ACTIVITY: Search the entries below for the word "export" and copy every line where it appears.

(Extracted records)
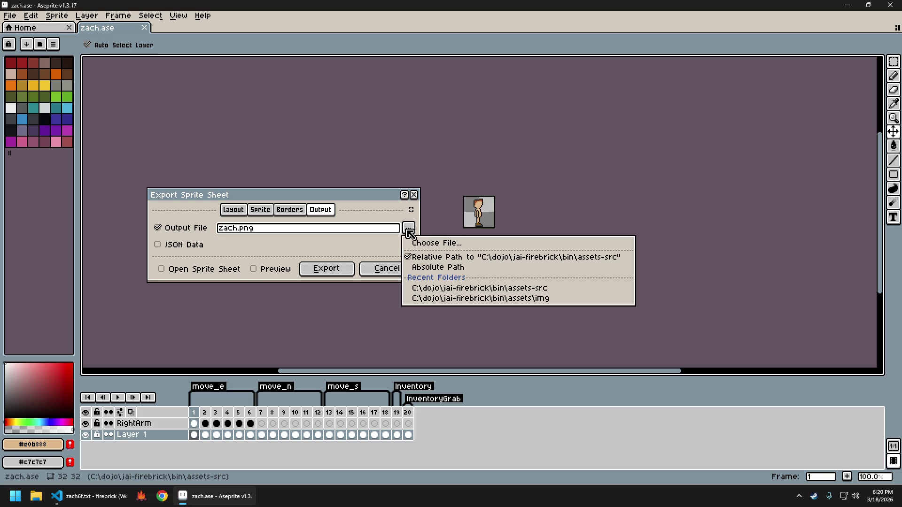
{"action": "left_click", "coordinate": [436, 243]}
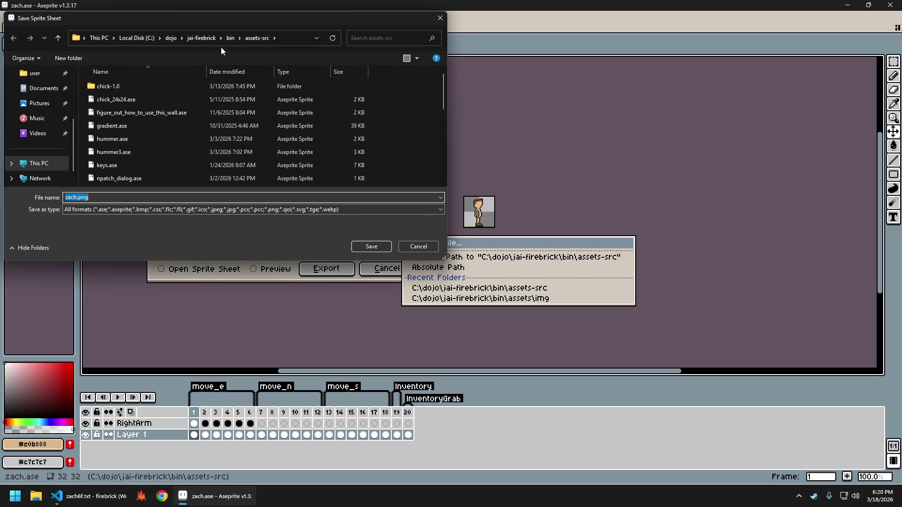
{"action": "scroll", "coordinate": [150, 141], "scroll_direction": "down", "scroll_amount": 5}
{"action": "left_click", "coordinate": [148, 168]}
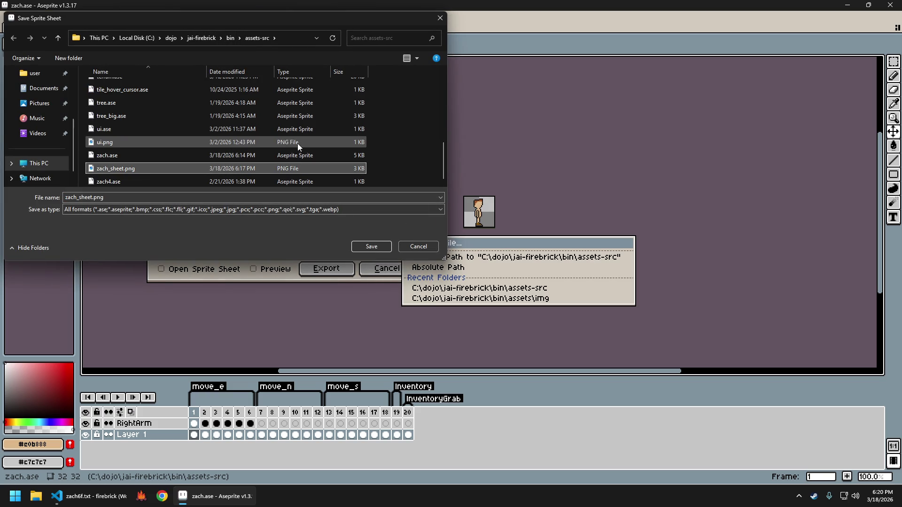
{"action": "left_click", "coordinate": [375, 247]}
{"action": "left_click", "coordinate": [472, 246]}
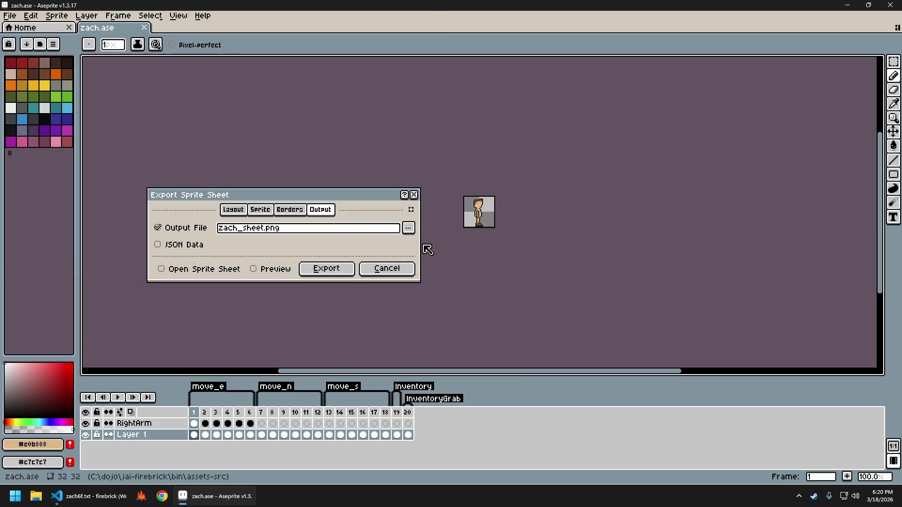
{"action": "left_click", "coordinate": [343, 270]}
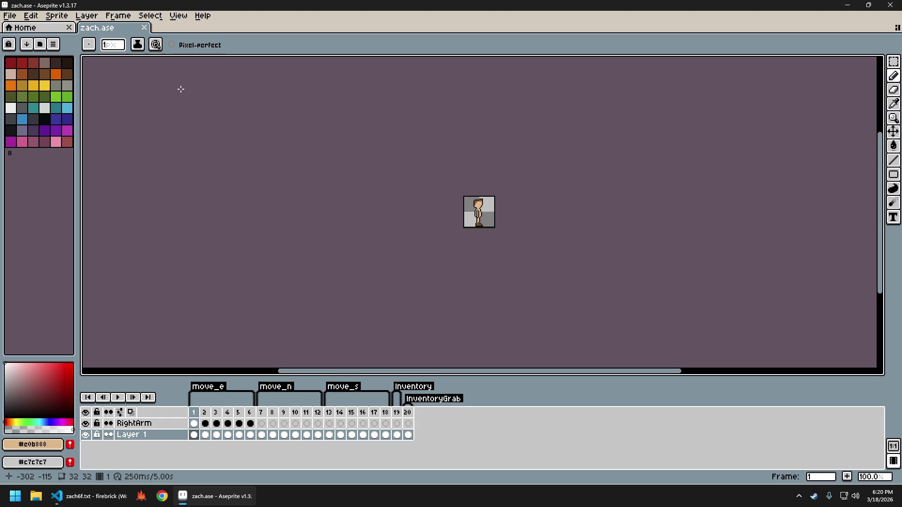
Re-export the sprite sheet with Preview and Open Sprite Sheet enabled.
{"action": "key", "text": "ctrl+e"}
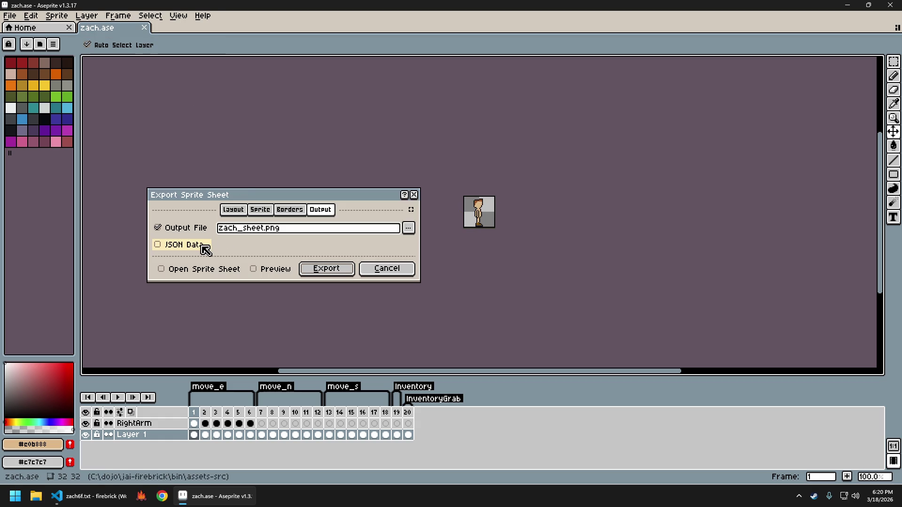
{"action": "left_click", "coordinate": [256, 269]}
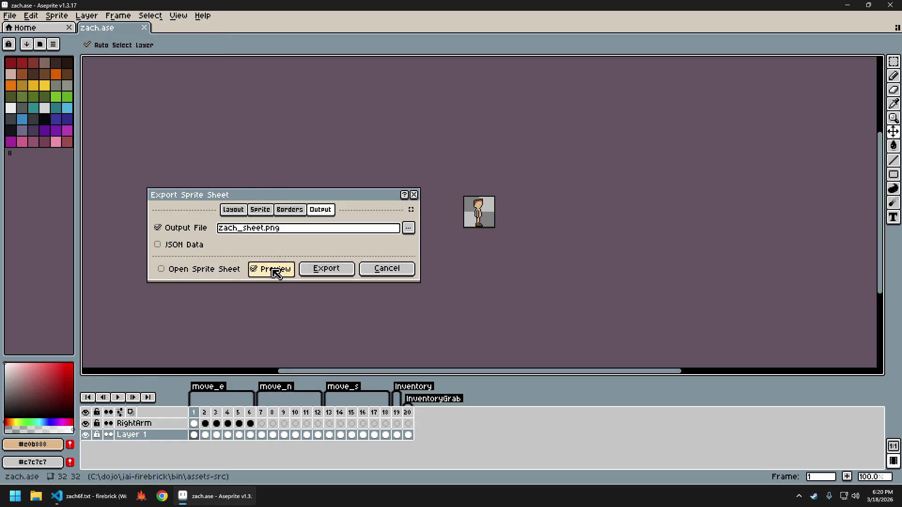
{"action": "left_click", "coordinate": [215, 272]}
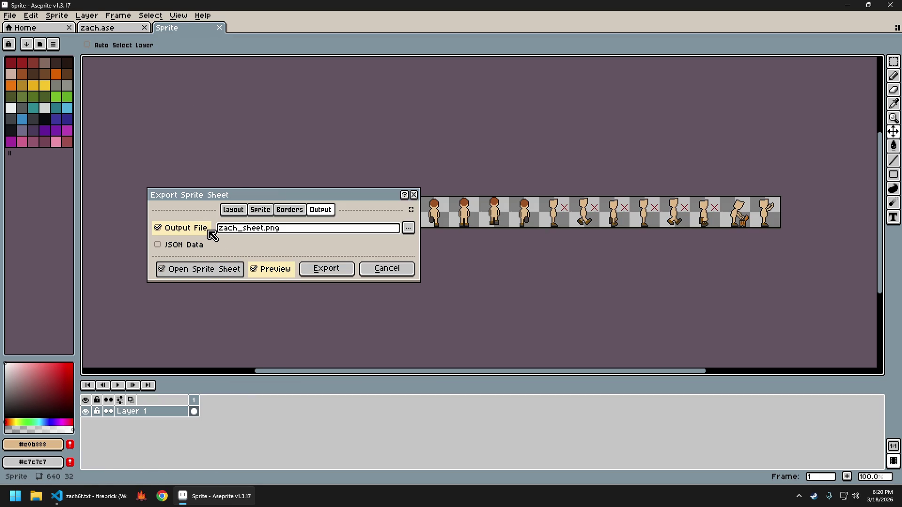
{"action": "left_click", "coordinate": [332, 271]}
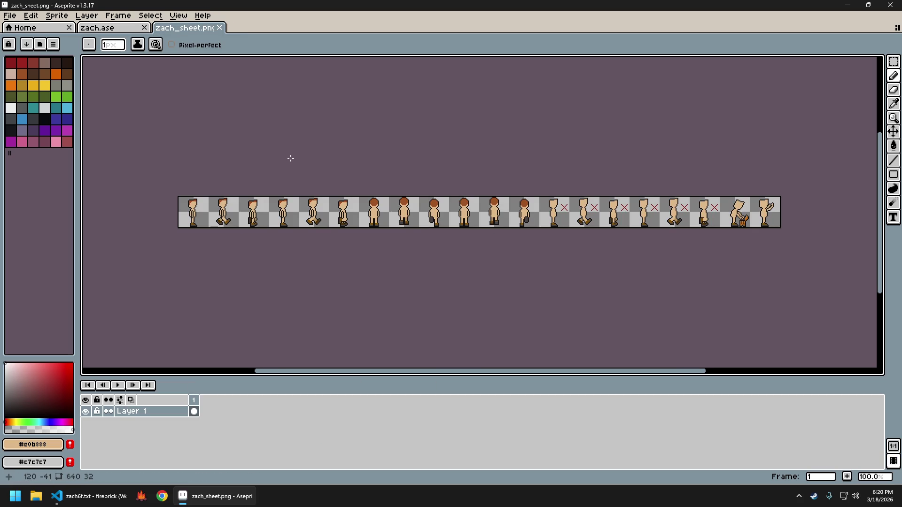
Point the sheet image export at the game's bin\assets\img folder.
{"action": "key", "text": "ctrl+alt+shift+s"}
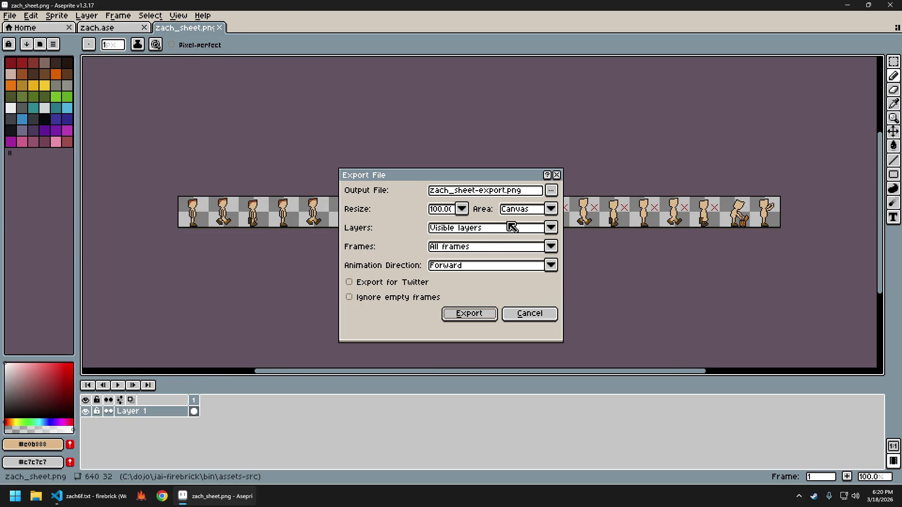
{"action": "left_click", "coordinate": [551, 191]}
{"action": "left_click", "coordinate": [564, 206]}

RESPONSE TO THIS TASK:
Re-export the sprite sheet with Preview and Open Sprite Sheet enabled.
Point the sheet image export at the game's bin\assets\img folder.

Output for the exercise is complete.